I was thinking if it was possible to come up with a faster solution than O(N) to inserting or deleting from a specific index of a doubly or singly linked list. I came up with part of a O(logN) solution but got stuck. I was wondering if anyone could continue on the solution or show that it won't work.
Use Self Balanced BST: the index of the nodes are keys and the pointers to nodes in the linked list are the value. When inserting into BST at index = X, find key=X in O(logn), then insert a new node between this index=X and the parent. Since this is a different insertion process than normal, we'd need to update all children nodes' weight. Additionally, everything to the right subtree needs to be incremented by 1 to represent the index shift of nodes in the LL. This would take O(n) time, so we'd need to figure out a way to efficiently do this.

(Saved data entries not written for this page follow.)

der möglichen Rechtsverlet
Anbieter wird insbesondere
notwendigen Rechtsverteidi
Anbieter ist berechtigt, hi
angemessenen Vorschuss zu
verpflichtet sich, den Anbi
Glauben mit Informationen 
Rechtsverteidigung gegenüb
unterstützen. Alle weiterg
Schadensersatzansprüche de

The idea would be to wait until a new search or a balancing process in order to update the children. Hold two additional booleans in each node: one to determine if all the left children need to be incremented and likewise for the right side.
Now we've pushed off the work to while we perform a search, we increment the key and also change the booleans as needed.
The problem is during balancing. It seems really complicated and cannot find a specific solution. Also, there are a few different styles of trees which I'm not familiar with. Any ideas?
Also, has this problem been thought of before?
CodePudding user response:
Use Self Balanced BST
Yes, that is the solution.
the index of the nodes are keys [...] Additionally, everything to the right subtree needs to be incremented by 1 to represent the index shift of nodes in the LL. [...] The idea would be to wait ...
This is not the right idea. Instead of storing the index, maintain a size attribute that stores the number of nodes that are in the subtree that the node is the root of. So if the node is a leaf, that size is 1 (the node itself). It it has two children which are leaves then it will be 3, etc.
The problem is during balancing.
That would indeed be difficult with your idea. With a size attribute it will be easier.
First: the algorithm for finding an index, will be like this:
If the index is less than the size of the left subtree, then go left, else go right in which case the index is reduced by the size of the left subtree.
Continue this process until the index is 0.
In case a new node needs to be inserted insert it there, and increase the size attribute of every node that you traversed with the above process (i.e. on the path from the root to the inserted leaf).
For balancing, you can use AVL rotations. This means nodes also need to be equiped with a balancing factor (standard feature of AVL). In addition to the standard AVL rotation algorithm, you'll need to update the size attribute of the rotated nodes, but that is just a matter of adding/subtracting sizes of the involved nodes.